ABOUT THIS EXERCISE
Read the listing below and copy out every line that holds "Aproveitando".

━━━━━━━━━━━━━━━━━━━━

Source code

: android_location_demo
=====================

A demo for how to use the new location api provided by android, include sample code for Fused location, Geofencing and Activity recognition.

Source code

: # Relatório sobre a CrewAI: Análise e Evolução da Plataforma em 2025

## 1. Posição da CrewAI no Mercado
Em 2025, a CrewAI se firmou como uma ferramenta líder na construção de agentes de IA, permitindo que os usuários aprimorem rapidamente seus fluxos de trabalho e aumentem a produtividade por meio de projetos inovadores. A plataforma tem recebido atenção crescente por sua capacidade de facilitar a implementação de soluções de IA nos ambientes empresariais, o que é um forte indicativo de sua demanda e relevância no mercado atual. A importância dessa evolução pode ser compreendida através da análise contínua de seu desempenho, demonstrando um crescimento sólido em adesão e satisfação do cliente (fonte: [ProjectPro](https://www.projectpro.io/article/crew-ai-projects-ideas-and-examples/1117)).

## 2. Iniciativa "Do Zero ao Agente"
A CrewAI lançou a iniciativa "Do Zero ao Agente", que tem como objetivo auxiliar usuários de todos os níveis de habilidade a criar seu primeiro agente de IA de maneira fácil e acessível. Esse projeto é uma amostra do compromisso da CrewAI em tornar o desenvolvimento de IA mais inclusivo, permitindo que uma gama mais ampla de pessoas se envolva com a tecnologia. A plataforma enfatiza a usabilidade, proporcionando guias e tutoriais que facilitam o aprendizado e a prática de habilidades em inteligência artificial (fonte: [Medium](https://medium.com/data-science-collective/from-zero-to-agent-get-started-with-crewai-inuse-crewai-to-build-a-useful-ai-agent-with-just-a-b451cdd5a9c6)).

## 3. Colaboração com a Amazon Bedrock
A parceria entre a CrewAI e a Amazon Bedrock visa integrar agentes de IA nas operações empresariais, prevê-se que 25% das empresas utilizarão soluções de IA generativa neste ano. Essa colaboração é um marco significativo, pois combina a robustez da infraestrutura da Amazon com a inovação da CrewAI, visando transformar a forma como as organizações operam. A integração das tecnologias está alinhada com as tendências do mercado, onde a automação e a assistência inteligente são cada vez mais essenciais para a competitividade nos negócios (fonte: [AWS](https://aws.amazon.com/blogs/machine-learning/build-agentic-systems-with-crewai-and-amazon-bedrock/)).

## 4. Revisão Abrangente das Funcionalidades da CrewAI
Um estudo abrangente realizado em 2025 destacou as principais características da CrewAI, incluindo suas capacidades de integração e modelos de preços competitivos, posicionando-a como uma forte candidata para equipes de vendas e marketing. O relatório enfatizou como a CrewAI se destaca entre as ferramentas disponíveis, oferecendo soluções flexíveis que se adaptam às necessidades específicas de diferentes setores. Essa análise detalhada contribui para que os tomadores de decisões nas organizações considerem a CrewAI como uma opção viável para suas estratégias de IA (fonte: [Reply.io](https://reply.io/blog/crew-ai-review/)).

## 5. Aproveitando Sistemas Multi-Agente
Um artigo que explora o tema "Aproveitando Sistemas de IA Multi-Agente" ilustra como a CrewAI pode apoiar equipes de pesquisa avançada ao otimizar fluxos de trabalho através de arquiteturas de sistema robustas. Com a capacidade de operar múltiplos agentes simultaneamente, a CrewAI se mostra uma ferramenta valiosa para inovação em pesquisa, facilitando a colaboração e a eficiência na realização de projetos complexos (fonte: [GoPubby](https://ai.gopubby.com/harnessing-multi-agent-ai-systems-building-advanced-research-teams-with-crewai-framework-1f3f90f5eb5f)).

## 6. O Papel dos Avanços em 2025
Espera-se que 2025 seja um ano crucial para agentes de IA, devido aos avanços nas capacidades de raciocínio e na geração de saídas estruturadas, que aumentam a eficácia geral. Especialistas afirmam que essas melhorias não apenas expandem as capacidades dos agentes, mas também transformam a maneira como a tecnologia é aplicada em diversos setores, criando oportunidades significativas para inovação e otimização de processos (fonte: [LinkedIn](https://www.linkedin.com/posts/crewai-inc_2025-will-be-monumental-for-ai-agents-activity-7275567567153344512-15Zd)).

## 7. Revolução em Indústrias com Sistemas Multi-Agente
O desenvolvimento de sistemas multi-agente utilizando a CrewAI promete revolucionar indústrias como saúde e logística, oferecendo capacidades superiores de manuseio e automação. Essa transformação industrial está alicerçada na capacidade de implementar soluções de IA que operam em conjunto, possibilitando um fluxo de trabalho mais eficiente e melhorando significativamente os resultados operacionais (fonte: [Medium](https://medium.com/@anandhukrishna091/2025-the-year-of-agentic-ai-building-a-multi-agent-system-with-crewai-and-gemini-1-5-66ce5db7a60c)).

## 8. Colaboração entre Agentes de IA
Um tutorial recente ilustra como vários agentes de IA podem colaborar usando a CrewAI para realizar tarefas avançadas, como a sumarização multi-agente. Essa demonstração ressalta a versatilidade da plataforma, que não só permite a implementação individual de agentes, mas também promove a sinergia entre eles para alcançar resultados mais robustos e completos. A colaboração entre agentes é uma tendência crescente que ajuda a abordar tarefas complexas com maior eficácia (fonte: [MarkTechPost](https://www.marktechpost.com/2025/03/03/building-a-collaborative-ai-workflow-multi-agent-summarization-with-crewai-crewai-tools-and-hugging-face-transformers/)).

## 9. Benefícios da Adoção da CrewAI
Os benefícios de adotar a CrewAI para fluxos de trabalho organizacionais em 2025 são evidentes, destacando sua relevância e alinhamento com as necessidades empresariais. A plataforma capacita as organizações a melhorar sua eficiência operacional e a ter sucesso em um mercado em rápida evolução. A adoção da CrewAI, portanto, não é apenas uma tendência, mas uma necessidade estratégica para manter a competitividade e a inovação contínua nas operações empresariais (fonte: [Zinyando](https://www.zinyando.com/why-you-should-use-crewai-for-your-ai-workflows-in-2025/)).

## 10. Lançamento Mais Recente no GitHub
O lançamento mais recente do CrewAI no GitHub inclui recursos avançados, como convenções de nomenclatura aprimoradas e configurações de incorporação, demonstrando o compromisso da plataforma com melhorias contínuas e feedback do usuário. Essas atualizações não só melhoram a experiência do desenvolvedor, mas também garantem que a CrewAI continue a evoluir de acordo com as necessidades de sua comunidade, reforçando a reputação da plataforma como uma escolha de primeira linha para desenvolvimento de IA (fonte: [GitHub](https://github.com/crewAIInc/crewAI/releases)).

━━━━━━━━━━━━━━━━━━━━

ANSWER TO THE EXERCISE
## 5. Aproveitando Sistemas Multi-Agente
Um artigo que explora o tema "Aproveitando Sistemas de IA Multi-Agente" ilustra como a CrewAI pode apoiar equipes de pesquisa avançada ao otimizar fluxos de trabalho através de arquiteturas de sistema robustas. Com a capacidade de operar múltiplos agentes simultaneamente, a CrewAI se mostra uma ferramenta valiosa para inovação em pesquisa, facilitando a colaboração e a eficiência na realização de projetos complexos (fonte: [GoPubby](https://ai.gopubby.com/harnessing-multi-agent-ai-systems-building-advanced-research-teams-with-crewai-framework-1f3f90f5eb5f)).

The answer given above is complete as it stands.